Three other victims, all teens, told authorities that Price sent them
sexually explicit images and inappropriate messages through Facebook,
according to the criminal complaint.

■On April 15, Elizabeth Dillett,
31, a kindergarten teacher and St. Peter-Immanuel Lutheran School’s
athletic director was charged with having sex with a teenage boy. She
allegedly met the boy through sports. According to a criminal complaint,
the two first had sex at the woman’s home in February and then again
inside the school in March.

■On April 8, Sara Domres,
28, a New Berlin West High School teacher was charged with two counts
of sexual assault of a student. According to court documents, the
English teacher and the boy exchanged more than 1,100 text messages. The
two allegedly had sex in October after the boy turned 17. The two had
sex at a park and ride lot and at the Motel 6, “the same day (her
husband) had his bachelor party.”

■In March, a Brown County piano teacher was charged with sexually assaulting two girls while giving them private lessons. James Widiger,
62, who also is a village trustee in Howard, was charged with
second-degree sexual assault of a child under 16, two counts of repeated
sexual assault of a child and disorderly conduct.

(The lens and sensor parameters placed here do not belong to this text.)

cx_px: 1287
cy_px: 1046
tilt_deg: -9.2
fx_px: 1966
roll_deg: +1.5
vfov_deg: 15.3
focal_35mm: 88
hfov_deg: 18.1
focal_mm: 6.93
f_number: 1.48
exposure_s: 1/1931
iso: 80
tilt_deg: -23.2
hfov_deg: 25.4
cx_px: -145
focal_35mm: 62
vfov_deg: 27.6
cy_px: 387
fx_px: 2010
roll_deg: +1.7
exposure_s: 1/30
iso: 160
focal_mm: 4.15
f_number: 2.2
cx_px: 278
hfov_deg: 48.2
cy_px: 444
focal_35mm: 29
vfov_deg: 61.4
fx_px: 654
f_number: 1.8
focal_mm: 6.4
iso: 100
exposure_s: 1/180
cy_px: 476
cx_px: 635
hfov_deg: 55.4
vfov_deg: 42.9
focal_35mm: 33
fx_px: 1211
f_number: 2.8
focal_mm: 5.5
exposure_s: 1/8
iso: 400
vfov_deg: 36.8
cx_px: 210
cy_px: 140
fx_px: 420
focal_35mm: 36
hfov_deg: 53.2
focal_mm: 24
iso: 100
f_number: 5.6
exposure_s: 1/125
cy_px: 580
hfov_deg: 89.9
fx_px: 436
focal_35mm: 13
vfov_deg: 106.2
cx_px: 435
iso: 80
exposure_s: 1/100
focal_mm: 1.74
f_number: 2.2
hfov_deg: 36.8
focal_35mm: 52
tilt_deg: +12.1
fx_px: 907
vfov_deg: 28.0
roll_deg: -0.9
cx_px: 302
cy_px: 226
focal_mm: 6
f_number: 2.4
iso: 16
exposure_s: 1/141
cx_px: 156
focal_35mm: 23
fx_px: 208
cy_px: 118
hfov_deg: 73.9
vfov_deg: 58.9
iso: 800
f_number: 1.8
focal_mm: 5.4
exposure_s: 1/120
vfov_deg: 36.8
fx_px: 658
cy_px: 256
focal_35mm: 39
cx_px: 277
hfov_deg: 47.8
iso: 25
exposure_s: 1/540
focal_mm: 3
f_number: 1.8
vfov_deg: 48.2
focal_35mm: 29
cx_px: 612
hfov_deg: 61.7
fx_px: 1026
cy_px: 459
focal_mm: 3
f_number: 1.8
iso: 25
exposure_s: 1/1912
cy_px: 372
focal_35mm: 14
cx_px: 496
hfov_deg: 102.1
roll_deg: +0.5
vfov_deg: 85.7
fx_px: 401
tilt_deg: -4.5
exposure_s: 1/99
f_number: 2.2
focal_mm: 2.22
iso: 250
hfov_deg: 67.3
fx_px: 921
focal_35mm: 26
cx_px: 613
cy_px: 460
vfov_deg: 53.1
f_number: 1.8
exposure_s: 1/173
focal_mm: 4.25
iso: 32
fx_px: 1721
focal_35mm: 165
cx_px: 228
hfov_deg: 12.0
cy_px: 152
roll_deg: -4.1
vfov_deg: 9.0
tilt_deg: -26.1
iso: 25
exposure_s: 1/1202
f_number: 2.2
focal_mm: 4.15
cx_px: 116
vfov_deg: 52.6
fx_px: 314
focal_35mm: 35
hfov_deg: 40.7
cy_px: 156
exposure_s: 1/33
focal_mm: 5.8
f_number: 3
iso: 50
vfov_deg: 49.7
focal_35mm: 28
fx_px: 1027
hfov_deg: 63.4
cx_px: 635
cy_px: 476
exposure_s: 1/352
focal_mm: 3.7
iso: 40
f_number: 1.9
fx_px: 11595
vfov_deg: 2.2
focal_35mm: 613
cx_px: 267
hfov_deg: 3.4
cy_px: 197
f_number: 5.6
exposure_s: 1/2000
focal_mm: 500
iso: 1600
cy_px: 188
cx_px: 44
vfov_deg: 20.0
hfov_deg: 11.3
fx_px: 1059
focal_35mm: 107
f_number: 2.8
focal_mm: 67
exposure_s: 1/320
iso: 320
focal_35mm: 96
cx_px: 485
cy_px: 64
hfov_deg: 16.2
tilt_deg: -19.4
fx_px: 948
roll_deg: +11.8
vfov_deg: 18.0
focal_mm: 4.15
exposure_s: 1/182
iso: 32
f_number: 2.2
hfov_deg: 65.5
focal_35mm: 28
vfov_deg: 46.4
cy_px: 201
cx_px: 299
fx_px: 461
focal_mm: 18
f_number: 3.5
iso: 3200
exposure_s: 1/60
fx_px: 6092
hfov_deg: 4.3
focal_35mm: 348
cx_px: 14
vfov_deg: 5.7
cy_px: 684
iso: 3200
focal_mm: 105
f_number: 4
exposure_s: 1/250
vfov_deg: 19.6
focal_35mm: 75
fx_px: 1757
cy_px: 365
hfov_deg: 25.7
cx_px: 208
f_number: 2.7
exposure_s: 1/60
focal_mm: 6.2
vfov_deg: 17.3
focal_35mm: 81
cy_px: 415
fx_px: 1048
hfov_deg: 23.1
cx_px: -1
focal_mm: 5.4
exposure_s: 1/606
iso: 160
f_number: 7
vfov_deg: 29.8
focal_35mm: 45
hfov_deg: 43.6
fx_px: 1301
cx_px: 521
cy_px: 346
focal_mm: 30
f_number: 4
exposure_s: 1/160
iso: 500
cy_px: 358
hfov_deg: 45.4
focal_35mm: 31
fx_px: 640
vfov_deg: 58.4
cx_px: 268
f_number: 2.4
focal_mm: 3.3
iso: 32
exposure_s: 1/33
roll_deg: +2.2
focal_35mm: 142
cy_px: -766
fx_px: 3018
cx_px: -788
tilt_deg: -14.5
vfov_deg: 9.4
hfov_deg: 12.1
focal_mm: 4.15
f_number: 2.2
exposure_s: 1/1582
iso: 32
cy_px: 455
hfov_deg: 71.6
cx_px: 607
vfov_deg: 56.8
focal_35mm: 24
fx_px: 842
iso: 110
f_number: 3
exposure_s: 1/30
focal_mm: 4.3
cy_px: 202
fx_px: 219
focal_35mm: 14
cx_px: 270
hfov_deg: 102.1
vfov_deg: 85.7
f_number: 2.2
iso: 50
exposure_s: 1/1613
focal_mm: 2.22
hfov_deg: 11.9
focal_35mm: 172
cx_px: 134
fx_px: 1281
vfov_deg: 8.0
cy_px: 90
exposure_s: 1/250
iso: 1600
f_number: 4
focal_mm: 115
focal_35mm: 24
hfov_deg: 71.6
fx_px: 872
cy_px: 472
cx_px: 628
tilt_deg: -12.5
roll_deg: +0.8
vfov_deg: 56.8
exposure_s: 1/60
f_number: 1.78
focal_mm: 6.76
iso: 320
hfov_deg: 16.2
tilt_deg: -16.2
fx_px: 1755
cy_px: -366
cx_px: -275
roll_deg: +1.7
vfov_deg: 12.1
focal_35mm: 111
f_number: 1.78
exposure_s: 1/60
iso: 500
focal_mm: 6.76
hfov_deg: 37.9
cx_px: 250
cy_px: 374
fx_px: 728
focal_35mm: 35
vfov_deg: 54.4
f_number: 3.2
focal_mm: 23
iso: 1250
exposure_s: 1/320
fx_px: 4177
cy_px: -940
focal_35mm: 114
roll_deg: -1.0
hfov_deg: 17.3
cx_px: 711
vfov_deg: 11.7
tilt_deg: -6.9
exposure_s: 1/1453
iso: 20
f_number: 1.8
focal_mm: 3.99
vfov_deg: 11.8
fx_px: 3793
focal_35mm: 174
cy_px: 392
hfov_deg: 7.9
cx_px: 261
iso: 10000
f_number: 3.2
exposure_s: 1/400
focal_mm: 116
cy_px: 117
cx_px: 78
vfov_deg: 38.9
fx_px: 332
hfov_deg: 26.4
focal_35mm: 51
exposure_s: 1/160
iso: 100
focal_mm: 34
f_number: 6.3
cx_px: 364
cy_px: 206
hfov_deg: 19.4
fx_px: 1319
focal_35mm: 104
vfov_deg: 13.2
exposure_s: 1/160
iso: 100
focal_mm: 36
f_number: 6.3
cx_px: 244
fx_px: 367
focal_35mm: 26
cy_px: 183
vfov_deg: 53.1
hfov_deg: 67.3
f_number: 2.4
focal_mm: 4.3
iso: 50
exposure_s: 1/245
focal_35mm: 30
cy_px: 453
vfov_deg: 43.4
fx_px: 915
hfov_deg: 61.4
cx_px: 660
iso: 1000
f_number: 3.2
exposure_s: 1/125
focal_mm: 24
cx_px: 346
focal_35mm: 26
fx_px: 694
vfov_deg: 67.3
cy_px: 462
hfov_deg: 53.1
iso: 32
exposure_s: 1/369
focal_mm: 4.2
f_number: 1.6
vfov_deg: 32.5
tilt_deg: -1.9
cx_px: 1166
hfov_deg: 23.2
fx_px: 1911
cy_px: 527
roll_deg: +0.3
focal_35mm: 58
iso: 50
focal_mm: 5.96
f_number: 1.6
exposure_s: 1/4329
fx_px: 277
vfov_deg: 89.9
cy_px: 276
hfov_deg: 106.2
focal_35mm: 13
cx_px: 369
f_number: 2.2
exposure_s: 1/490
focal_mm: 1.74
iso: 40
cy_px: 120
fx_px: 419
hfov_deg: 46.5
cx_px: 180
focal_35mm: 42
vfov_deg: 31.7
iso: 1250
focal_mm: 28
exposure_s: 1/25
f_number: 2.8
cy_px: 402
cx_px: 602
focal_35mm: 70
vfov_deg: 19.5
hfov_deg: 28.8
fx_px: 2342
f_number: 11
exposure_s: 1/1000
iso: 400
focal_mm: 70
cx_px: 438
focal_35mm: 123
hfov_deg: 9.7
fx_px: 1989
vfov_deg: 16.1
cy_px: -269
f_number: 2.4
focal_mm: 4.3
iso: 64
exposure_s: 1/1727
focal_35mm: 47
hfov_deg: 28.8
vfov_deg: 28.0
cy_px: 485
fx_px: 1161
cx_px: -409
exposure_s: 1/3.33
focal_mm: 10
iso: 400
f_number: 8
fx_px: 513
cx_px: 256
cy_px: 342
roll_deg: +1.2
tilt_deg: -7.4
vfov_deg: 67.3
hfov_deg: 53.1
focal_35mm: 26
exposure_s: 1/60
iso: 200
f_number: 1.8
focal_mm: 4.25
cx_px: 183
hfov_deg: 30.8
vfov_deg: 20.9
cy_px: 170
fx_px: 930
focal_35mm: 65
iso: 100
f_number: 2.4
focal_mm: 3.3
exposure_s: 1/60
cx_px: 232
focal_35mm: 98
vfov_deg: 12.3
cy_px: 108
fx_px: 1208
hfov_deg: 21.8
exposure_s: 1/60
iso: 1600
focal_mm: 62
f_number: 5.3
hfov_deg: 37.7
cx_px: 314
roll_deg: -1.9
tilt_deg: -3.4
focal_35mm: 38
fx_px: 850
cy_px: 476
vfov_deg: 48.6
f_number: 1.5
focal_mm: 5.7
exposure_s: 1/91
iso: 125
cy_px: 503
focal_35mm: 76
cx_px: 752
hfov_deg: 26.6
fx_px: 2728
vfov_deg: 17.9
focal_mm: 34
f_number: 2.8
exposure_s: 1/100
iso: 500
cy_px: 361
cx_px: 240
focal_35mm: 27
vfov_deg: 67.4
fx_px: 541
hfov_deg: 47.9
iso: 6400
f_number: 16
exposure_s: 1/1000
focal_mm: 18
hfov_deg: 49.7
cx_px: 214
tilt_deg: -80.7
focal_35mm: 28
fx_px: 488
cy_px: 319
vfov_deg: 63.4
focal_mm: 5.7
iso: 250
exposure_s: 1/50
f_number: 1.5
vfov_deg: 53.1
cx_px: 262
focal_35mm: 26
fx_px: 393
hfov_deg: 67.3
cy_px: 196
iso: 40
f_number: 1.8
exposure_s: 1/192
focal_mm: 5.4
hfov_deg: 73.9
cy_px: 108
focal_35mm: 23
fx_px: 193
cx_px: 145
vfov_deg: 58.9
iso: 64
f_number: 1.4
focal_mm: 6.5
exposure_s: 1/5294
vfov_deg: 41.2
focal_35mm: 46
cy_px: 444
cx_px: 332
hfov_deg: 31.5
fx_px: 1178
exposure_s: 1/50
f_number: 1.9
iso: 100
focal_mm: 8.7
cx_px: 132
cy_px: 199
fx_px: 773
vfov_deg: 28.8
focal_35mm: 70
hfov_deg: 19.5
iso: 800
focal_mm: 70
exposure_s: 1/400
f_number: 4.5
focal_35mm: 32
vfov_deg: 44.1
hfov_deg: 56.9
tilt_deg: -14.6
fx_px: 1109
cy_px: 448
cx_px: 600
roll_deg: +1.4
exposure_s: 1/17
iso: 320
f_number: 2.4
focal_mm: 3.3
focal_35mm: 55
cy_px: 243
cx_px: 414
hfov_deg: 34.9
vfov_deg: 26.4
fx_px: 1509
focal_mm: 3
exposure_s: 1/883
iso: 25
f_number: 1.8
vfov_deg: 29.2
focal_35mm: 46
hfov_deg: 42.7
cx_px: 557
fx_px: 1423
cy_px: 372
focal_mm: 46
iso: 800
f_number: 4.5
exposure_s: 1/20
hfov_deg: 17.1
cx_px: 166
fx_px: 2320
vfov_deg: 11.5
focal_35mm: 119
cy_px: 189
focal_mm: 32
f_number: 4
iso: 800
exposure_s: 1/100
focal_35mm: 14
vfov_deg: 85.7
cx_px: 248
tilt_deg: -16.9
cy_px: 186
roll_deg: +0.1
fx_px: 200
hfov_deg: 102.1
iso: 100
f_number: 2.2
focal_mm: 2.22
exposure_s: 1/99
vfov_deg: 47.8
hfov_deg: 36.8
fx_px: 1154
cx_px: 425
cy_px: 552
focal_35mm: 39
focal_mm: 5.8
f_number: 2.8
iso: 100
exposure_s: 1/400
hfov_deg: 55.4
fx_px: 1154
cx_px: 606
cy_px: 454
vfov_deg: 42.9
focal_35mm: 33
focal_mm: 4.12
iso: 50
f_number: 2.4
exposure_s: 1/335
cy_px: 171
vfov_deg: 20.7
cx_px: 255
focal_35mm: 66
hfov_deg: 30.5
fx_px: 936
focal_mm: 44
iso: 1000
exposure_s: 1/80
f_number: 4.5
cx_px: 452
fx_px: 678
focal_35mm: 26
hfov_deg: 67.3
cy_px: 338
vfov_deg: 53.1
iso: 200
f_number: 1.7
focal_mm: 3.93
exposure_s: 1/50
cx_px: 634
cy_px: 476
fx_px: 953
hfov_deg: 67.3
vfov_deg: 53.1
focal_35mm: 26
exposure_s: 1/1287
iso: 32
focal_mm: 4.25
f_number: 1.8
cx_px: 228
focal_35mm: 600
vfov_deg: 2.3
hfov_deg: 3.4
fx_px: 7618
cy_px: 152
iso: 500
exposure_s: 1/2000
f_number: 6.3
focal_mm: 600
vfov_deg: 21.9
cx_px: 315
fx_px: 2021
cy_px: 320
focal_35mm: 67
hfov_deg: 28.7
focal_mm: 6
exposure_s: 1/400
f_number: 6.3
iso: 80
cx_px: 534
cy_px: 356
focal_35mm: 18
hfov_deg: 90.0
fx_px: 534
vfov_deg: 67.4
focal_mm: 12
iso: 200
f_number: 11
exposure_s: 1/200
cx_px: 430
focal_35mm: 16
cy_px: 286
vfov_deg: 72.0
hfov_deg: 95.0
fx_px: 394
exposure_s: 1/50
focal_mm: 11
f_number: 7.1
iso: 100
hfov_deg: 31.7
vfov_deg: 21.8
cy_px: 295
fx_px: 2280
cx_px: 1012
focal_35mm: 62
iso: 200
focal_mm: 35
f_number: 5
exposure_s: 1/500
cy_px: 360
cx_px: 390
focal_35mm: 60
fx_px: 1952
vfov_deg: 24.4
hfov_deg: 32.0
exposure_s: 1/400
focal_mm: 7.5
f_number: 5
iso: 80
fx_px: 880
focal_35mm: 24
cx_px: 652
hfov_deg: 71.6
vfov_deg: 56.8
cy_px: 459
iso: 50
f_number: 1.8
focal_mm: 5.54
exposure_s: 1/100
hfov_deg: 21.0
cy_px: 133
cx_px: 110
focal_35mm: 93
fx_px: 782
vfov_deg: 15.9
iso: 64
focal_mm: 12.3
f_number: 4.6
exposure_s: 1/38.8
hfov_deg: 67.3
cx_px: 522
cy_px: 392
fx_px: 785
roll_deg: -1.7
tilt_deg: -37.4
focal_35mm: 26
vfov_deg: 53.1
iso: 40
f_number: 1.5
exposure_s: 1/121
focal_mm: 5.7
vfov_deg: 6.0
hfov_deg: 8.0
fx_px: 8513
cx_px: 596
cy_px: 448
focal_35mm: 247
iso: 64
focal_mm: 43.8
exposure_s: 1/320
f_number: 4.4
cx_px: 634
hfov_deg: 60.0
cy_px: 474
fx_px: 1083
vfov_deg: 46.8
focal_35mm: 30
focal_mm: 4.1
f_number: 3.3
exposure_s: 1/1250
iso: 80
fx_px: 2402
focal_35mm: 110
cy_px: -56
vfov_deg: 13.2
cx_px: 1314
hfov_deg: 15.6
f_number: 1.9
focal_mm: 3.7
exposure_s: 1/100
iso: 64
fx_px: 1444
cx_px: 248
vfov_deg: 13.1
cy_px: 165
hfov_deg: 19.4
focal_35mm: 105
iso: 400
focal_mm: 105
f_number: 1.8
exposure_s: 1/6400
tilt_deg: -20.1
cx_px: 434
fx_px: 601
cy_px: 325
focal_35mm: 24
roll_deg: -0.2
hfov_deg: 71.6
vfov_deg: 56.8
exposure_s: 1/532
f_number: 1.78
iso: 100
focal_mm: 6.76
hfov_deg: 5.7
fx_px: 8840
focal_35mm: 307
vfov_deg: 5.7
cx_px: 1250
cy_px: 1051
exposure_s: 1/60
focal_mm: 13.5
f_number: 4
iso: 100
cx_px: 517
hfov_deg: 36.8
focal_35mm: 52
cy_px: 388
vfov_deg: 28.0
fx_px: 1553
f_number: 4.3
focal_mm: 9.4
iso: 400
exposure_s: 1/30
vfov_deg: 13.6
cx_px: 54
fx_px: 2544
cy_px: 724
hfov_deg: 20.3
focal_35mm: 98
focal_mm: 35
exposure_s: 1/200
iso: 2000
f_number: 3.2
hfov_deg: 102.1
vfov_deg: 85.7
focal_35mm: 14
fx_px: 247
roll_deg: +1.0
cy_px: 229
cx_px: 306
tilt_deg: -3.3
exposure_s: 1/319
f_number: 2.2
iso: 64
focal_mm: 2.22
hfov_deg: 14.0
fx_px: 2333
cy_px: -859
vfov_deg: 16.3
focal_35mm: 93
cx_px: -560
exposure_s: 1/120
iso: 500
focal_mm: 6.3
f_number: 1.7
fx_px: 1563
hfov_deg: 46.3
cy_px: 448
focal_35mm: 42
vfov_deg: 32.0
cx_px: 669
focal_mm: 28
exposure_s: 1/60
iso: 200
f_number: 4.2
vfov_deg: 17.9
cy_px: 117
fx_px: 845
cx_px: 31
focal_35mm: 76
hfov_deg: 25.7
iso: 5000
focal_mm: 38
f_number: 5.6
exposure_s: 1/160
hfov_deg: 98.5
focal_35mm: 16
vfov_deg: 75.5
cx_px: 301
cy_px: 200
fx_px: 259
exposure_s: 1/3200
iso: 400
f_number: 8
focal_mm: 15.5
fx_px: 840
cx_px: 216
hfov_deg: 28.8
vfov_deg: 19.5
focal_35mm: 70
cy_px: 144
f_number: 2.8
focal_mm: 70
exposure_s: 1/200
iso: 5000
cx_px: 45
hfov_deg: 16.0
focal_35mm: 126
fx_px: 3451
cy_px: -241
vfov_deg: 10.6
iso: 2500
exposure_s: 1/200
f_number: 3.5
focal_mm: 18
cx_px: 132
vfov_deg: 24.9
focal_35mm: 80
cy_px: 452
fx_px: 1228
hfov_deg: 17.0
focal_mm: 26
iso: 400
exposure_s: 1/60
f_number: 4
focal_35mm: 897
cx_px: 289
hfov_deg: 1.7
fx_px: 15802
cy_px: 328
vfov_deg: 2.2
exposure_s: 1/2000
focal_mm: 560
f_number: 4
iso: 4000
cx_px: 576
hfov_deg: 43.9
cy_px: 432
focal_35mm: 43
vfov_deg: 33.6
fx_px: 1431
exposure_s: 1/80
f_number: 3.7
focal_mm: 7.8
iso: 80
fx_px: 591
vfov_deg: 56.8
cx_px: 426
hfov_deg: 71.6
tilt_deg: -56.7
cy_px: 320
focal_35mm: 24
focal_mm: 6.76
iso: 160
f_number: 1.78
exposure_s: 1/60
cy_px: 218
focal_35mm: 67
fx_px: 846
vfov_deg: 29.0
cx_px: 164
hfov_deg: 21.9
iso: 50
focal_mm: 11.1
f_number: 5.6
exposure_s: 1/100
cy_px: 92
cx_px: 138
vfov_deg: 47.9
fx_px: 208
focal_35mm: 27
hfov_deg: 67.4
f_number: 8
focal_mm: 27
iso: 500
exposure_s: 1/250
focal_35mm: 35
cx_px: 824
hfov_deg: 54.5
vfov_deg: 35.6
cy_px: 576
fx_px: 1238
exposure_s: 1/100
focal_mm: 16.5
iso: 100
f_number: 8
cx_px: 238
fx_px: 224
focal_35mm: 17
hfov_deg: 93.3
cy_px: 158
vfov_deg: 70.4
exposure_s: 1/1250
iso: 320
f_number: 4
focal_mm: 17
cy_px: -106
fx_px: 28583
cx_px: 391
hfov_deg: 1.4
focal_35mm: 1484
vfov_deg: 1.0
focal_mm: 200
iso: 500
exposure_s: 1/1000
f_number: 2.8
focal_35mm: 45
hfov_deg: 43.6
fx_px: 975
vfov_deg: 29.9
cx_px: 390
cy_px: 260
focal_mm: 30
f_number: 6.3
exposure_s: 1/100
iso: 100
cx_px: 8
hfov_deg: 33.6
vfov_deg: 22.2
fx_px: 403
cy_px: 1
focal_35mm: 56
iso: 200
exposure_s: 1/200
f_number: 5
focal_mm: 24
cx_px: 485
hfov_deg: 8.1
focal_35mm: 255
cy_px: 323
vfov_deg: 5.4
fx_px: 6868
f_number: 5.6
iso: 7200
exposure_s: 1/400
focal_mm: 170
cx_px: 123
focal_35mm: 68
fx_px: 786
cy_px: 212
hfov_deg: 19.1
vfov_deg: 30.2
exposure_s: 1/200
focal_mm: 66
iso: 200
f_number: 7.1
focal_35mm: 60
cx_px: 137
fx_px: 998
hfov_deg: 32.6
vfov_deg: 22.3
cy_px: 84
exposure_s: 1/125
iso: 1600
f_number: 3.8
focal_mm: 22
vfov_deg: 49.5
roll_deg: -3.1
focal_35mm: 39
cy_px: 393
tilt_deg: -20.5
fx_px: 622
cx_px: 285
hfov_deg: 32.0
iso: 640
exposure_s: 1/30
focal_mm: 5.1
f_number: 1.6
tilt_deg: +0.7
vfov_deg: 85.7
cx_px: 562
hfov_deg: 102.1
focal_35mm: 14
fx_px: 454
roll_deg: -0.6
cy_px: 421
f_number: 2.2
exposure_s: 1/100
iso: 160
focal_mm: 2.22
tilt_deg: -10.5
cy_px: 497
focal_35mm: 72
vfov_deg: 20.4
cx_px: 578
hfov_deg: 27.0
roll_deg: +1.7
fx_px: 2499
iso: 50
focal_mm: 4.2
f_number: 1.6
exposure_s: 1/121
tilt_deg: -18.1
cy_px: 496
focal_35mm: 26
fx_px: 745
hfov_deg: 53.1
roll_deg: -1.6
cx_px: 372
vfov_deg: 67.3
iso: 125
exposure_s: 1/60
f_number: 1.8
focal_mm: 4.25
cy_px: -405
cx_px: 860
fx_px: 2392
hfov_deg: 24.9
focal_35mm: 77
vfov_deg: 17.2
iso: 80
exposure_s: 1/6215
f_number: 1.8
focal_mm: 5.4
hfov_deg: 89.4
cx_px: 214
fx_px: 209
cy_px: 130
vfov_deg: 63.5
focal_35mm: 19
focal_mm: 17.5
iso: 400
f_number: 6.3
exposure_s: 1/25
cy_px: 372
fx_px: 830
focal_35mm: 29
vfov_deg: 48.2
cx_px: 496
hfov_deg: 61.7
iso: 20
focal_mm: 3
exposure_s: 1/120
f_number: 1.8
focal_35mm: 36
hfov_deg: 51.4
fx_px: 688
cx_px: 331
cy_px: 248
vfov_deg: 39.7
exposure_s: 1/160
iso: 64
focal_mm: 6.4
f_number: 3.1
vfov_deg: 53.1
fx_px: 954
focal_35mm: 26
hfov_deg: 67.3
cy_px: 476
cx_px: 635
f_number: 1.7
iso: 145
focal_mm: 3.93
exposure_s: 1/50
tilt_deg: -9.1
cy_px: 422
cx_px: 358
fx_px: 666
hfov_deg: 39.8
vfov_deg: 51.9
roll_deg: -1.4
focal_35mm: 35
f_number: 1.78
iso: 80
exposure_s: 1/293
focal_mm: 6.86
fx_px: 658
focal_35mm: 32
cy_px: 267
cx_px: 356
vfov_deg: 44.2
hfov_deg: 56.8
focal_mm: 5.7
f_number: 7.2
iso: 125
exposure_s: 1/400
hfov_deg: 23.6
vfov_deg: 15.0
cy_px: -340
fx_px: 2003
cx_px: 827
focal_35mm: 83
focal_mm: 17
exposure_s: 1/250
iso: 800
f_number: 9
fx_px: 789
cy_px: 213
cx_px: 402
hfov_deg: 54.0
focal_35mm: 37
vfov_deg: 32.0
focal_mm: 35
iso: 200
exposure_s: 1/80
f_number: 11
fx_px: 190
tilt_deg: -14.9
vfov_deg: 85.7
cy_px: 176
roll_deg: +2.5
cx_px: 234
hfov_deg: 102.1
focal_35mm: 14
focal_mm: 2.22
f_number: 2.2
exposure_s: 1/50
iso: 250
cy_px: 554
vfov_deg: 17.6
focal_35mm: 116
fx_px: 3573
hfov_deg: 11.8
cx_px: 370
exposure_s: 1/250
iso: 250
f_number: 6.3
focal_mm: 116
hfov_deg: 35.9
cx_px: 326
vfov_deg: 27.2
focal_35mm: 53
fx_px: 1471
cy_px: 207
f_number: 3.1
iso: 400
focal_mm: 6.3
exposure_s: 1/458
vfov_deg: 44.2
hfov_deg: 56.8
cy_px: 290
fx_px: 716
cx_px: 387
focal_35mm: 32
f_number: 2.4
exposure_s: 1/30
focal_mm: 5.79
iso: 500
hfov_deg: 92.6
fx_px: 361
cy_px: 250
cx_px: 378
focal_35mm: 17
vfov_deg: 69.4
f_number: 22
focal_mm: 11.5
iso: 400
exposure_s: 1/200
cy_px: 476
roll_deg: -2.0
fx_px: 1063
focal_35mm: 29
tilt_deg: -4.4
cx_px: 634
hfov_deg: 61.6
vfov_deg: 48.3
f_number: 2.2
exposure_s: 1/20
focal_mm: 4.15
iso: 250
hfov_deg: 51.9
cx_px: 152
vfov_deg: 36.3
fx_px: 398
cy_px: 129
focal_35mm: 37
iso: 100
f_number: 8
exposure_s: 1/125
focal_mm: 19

■In December, April Novak,
30, a former Menomonee Falls High School reading specialist was charged
with 12 counts of sexual assault of a student. A criminal complaint
says Novak and the 16-year-old student had engaged in sexual intercourse
and oral sex more than a dozen times in her classroom from October to
December. She told investigators that she knew that the boy was
underage, but that the two had “very strong feelings for each other.”

The number of teachers and students having sex is increasing.
In 2014 , there were 781 reported cases of teachers and other school
employees accused or convicted of sexual relationships with students,
the U.S. Department of Education reports. Each week, about 15 young
people are victimized by a person charged with teaching them, according
to Terry Abbott, chairman of Drive West Communications and a former
chief of staff at the U.S. Department of Education.

And sadly, the true number of assaults may be much higher because rape is one of the most underreported crimes in the country.

Here’s a fact: Kids can’t give consent to adults. It’s wrong for a
male teacher to steal the innocence of an 11-year-old girl, and it’s
equally wrong for a female teacher to sexually assault a teenage boy.

We should never minimize the anguish or the criminality of sexual assault simply because of the victim’s gender.